1. Thou must take heed when thou readest, there is in the Godhead, Father, and Son, &c., that thou do not imagine about them according to thine own carnal and foolish fancy; for no man can apprehend this doctrine but in the light of the word and Spirit of God. “No man knoweth the Son, but the Father; neither knoweth any man the Father, save the Son; and he to whom the Son will reveal him” (Matt 11:27). If therefore thou be destitute of the Spirit of God, thou canst not apprehend the truth of this mystery as it is in itself, but will either by thy darkness be driven to a denial thereof; or if thou own it, thou wilt (that thy acknowledgment notwithstanding) falsely imagine about it.

2. If thou feel thy thoughts begin to wrestle about this truth, and to struggle concerning this one against another; take heed of admitting of such a question, How can this thing be?

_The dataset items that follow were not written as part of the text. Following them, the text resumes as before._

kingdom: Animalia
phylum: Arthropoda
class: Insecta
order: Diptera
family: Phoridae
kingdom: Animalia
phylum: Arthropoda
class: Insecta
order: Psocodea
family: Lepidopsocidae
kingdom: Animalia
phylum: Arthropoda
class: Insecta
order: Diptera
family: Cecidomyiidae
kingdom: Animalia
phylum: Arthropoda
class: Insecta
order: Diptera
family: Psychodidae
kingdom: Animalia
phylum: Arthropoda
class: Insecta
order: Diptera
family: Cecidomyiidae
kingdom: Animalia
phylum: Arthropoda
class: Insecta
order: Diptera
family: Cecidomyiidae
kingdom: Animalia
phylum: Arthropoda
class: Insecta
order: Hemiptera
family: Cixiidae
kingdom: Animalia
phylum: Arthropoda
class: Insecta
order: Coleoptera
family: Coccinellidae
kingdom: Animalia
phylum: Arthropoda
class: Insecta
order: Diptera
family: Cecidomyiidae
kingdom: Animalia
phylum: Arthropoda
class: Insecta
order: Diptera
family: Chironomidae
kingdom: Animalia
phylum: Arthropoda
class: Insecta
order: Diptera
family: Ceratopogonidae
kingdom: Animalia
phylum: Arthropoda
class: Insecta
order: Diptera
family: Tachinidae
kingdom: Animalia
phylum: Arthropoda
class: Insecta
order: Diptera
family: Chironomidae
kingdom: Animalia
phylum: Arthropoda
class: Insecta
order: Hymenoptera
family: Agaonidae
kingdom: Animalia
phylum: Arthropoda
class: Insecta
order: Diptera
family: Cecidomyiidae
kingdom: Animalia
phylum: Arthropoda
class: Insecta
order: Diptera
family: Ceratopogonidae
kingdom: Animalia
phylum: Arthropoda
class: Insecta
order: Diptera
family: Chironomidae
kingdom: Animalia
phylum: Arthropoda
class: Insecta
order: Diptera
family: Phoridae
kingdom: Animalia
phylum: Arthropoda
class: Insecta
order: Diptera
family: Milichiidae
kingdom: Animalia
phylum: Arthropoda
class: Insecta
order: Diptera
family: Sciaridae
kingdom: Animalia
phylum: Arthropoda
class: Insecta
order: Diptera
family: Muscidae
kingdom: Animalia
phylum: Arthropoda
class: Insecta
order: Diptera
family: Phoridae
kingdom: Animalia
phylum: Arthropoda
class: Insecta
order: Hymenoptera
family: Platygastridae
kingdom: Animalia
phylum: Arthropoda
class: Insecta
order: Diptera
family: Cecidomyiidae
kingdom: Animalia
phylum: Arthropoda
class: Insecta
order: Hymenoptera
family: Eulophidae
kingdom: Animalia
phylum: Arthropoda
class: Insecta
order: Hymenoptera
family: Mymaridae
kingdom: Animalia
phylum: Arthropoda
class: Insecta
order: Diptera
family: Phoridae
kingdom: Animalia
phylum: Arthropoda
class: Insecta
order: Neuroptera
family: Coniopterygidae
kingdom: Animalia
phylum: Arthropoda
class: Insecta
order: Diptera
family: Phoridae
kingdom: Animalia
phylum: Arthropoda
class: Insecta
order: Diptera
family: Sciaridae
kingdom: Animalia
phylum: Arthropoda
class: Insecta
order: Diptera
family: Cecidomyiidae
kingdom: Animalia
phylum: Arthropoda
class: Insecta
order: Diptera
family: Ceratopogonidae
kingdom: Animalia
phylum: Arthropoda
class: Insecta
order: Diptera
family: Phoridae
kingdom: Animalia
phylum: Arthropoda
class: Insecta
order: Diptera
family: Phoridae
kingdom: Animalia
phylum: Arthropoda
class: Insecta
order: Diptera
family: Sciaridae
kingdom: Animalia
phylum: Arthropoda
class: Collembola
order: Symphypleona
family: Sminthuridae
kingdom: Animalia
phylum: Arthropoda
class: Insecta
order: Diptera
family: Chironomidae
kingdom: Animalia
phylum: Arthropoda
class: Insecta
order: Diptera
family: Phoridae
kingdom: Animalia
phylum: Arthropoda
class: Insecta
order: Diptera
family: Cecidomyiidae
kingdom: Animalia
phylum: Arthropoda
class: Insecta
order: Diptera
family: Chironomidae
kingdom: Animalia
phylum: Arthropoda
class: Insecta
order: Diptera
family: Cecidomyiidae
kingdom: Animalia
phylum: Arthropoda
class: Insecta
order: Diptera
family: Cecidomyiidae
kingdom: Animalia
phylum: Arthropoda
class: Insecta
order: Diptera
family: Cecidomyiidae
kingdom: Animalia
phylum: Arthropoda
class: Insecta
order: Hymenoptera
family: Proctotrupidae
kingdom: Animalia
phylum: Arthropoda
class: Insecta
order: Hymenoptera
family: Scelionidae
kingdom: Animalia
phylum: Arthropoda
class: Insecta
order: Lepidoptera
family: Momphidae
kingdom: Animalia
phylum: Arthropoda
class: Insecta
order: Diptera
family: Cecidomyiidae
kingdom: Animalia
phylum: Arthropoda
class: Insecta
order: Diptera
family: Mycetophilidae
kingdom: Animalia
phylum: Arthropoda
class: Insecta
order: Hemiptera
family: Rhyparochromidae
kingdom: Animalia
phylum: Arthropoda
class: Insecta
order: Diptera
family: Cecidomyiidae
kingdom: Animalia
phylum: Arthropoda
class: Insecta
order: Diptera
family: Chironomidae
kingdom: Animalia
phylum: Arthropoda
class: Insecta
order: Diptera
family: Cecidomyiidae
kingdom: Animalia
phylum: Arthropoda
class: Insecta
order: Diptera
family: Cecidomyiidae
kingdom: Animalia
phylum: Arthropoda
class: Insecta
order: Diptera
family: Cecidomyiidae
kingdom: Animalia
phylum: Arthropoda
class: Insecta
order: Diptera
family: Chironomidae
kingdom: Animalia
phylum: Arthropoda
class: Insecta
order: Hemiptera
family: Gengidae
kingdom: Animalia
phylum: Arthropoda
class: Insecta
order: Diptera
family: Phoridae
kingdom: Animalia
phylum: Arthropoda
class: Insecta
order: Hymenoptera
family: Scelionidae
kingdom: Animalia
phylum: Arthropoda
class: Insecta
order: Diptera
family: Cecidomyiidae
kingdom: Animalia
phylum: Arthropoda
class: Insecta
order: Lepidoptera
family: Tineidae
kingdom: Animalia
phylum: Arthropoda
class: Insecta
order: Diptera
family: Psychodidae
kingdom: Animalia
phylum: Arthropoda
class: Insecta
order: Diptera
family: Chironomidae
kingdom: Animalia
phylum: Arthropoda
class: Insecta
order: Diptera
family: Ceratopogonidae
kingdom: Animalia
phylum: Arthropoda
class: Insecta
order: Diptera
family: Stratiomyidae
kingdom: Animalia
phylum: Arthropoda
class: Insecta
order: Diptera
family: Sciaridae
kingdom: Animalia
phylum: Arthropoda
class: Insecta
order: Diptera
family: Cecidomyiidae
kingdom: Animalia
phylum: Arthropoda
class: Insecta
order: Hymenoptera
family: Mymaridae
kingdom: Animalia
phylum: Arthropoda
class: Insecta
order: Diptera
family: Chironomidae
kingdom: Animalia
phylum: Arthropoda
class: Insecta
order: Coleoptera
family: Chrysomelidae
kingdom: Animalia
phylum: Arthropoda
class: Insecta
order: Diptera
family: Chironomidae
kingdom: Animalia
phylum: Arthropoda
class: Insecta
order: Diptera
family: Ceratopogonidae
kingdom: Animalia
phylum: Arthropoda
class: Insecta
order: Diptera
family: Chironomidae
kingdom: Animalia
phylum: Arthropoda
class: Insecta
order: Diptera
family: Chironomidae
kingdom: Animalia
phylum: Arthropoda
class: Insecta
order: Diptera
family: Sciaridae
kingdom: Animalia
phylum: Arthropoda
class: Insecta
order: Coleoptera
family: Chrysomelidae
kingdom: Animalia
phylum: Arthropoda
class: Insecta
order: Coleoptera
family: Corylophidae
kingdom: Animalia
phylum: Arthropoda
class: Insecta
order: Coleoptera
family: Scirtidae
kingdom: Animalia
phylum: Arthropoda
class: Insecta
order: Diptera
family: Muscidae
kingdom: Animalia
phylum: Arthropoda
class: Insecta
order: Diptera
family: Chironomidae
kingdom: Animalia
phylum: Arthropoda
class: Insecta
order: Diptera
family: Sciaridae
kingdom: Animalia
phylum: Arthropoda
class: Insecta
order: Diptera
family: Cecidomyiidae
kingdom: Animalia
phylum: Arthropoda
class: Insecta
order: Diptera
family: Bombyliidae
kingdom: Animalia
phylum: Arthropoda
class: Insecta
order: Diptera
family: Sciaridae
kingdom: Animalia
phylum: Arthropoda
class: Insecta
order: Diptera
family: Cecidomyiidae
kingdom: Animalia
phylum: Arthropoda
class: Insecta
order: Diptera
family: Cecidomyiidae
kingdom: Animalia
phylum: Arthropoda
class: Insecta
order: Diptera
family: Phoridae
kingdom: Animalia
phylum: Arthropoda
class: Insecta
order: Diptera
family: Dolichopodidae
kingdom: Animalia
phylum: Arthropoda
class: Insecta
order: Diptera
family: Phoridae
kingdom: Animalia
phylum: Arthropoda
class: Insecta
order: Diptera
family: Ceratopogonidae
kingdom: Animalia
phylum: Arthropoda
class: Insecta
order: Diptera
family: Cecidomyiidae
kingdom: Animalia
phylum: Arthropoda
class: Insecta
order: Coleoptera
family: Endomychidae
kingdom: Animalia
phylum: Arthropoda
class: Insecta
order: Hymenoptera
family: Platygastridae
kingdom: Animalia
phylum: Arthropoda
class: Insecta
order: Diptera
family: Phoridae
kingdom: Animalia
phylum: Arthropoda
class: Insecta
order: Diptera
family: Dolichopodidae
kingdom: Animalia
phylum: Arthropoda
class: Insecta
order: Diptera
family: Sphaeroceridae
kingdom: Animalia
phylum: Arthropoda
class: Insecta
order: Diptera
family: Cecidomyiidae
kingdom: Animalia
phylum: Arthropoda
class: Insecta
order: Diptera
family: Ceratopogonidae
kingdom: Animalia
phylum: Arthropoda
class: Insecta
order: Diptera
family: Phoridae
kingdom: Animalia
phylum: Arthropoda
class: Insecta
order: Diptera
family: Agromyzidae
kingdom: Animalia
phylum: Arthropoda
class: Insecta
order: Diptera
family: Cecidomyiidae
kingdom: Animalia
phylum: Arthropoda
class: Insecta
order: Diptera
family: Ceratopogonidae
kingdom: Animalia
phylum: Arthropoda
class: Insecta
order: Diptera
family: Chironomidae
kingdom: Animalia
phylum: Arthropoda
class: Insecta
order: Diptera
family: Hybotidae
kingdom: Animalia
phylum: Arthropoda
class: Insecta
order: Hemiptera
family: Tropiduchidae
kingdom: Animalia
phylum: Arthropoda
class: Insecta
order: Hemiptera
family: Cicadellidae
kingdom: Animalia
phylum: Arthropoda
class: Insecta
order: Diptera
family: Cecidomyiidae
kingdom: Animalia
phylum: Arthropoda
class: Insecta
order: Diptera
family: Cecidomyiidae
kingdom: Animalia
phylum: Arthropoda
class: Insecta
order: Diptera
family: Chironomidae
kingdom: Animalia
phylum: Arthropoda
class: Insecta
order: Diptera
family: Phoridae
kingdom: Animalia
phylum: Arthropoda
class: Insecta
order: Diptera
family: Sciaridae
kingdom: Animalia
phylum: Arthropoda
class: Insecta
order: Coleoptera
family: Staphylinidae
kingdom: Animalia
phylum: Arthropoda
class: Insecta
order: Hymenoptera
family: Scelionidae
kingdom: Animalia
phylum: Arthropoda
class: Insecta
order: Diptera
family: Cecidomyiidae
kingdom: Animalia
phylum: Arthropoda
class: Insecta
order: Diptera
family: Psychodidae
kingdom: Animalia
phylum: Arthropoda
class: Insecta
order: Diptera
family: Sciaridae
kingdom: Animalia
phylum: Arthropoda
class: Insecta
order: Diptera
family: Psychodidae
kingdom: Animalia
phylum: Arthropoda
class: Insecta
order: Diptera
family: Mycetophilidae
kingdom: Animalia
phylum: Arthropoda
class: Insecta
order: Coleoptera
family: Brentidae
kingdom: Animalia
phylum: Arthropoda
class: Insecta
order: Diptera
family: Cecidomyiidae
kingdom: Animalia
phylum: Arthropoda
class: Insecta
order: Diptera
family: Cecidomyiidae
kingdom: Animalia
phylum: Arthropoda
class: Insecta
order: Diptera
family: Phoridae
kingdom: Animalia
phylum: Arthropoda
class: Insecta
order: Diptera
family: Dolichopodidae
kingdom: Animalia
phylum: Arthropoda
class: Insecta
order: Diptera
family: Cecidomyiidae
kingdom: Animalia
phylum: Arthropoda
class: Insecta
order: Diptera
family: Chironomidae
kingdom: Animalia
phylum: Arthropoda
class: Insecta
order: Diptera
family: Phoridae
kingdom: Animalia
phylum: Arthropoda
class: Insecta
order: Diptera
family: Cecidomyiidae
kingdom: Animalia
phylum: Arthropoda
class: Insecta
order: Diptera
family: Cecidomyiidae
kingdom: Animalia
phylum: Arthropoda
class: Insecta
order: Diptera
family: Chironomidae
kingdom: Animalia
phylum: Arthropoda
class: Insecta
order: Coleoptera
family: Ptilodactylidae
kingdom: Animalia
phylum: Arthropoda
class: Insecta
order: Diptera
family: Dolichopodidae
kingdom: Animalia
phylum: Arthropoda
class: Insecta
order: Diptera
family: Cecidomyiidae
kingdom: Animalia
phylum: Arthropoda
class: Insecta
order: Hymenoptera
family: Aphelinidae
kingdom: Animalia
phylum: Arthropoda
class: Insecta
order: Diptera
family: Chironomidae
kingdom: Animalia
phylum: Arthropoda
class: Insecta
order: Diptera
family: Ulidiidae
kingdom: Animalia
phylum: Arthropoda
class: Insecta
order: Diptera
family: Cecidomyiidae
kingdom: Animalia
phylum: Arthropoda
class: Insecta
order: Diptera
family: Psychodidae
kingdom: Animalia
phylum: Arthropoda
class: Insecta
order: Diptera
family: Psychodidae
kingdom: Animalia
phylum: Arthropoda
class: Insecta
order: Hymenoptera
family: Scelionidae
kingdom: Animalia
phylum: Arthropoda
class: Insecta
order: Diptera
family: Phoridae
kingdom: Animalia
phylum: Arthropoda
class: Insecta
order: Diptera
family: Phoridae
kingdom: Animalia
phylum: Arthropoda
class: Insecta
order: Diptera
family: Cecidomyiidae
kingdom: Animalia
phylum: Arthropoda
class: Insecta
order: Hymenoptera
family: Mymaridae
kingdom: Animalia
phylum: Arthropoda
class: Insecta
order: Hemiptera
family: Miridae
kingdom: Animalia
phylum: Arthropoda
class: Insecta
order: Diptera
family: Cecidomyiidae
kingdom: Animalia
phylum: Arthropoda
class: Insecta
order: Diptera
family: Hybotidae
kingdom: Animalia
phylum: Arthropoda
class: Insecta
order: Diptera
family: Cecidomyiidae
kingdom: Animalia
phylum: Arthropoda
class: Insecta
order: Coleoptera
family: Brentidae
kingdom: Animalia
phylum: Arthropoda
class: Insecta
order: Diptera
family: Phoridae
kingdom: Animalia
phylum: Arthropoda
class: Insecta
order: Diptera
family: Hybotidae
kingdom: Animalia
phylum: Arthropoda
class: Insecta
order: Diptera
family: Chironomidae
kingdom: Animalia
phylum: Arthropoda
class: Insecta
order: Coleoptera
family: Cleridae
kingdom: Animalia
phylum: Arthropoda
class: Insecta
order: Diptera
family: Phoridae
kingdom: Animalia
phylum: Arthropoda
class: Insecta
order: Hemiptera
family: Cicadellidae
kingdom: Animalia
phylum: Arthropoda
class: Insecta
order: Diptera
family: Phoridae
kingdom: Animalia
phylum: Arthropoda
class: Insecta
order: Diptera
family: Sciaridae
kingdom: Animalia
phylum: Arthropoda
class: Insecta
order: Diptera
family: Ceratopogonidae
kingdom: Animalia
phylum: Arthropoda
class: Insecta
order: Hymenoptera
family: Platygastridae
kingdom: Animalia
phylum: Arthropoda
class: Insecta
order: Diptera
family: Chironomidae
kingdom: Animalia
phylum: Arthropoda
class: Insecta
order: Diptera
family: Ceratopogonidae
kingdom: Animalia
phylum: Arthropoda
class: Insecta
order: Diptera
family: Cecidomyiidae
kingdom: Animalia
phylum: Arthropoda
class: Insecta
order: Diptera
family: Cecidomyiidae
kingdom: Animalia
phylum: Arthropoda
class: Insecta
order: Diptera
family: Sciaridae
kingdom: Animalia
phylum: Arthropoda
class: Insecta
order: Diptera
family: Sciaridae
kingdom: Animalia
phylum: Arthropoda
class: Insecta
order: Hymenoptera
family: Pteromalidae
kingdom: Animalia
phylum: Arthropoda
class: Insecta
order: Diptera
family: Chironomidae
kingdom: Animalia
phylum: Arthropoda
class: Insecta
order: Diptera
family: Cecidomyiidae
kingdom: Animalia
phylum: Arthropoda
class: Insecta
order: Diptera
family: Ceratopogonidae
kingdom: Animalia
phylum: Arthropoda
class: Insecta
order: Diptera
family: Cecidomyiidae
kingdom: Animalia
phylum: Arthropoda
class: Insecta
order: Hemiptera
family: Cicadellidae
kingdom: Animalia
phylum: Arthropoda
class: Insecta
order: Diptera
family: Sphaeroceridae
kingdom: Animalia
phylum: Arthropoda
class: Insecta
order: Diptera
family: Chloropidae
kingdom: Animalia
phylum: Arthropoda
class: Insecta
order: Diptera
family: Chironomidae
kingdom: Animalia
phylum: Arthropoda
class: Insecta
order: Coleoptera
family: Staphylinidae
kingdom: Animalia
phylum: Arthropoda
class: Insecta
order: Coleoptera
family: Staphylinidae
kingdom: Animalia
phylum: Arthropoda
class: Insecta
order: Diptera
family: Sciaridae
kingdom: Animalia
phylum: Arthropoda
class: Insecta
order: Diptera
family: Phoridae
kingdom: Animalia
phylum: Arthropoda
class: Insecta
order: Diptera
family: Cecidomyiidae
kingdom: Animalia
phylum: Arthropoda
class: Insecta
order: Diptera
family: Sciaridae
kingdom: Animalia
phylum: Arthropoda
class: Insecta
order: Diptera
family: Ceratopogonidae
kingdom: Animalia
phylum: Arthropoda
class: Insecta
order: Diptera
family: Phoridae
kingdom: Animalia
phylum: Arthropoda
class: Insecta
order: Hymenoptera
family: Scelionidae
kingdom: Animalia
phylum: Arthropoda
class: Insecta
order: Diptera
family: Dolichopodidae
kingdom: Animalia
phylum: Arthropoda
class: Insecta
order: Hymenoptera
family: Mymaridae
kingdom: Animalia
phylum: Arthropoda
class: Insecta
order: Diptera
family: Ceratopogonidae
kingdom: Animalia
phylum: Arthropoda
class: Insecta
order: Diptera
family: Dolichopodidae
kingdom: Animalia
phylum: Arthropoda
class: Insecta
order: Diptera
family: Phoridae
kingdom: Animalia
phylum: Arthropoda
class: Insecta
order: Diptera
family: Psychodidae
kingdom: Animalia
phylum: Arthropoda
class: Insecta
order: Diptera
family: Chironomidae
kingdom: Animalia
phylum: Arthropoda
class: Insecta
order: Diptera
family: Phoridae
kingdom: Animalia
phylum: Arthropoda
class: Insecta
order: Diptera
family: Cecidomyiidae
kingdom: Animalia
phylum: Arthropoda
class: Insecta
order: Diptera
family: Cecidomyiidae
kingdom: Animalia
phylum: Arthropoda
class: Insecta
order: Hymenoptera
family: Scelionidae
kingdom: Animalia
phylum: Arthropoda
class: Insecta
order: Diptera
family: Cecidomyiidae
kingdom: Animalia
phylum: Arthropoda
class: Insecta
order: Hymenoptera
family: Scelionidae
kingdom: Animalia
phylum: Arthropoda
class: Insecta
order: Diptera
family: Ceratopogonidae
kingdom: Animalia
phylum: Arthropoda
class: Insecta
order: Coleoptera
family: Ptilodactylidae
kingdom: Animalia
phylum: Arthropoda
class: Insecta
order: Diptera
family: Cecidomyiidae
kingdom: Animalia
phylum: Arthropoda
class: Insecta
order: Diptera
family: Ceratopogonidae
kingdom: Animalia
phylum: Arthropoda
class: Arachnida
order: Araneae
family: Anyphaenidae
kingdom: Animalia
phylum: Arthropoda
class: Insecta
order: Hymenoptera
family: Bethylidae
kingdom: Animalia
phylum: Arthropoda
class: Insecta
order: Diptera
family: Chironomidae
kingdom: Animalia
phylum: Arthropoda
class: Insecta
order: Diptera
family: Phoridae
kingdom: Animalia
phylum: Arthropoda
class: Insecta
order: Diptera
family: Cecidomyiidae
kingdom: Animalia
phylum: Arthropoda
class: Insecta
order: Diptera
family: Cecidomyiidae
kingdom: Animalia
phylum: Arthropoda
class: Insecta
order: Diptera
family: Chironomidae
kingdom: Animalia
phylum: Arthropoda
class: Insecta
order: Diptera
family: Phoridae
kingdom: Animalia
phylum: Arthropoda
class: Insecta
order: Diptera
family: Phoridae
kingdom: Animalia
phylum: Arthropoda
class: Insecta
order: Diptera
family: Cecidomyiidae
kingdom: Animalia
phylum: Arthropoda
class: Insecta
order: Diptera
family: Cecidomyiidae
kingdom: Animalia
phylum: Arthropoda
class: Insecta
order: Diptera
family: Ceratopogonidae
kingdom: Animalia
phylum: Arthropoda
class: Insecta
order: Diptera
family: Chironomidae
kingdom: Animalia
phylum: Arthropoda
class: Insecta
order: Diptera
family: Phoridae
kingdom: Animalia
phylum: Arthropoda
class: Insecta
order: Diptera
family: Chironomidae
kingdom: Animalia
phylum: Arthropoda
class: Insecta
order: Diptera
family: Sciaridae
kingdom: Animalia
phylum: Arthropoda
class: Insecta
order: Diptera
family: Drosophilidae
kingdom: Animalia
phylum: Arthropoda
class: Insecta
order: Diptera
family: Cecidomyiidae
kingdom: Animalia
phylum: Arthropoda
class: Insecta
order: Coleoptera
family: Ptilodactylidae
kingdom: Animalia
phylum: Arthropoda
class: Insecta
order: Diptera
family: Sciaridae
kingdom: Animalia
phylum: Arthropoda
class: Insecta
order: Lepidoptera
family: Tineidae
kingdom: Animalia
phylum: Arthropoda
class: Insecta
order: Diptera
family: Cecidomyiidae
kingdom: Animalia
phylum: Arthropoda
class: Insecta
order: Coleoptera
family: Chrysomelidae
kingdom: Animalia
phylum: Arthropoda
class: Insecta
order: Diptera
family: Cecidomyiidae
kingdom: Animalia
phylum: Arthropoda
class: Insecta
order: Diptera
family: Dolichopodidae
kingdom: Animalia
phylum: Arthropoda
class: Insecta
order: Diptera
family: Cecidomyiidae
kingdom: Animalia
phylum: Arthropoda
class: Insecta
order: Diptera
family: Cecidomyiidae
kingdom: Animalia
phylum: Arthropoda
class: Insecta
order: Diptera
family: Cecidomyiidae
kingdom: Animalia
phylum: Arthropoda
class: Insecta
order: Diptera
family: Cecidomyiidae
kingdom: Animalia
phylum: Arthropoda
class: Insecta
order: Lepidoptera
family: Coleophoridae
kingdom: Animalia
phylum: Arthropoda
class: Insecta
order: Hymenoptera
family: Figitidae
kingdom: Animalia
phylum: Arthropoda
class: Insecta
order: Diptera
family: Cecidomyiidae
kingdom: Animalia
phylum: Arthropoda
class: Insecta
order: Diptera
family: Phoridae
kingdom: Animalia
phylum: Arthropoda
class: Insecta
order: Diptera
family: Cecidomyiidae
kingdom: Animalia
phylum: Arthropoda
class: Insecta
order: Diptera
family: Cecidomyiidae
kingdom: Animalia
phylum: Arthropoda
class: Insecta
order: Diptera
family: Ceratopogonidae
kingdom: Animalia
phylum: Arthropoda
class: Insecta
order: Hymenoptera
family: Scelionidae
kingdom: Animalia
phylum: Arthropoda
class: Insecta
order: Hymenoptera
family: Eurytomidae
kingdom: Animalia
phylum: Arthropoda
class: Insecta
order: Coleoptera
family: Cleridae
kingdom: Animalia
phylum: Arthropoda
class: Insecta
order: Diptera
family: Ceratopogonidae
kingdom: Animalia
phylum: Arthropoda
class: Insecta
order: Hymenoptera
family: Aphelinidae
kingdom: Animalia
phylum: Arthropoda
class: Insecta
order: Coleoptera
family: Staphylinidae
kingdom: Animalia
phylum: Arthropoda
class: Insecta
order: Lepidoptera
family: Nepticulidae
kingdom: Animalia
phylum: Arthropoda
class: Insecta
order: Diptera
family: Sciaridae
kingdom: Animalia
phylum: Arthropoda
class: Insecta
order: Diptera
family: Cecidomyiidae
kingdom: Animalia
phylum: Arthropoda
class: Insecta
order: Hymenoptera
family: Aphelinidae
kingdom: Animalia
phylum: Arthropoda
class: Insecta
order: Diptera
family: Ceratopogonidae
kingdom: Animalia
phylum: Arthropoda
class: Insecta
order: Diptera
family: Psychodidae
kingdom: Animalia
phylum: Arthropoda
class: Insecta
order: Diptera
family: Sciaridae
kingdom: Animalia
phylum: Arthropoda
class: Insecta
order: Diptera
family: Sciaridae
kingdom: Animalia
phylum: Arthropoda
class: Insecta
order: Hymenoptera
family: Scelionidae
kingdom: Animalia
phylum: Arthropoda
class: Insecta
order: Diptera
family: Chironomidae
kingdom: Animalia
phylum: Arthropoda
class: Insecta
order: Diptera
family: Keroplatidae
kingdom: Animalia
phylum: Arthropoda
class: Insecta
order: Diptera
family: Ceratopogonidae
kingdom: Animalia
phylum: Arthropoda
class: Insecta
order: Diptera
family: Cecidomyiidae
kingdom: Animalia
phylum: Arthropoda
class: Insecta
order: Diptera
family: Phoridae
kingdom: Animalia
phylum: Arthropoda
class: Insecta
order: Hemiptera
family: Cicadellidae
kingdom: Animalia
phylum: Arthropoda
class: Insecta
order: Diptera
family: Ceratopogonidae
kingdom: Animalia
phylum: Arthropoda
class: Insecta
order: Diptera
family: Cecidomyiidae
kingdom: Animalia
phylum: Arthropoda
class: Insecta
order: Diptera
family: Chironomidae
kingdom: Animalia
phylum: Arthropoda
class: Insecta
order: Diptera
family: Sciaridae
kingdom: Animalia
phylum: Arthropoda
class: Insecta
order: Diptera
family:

For here is no room for reason to make it out, here is only room to believe it is a truth. You find not one of the prophets propounding an argument to prove it; but asserting it, they let it lie, for faith to take it up and embrace it.

“The grace of the Lord Jesus Christ, and the love of God, and the communion of the Holy Ghost, be with you all. Amen” (2 Cor 13:14).


FOOTNOTES:

Footnote [1]

1. Although no mortal mind can by searching find out the Almighty to perfection, yet Bunyan’s views of the Divine Being is an approach to perfection. It is worthy the pen of the most profound Christian philosopher.—Ed.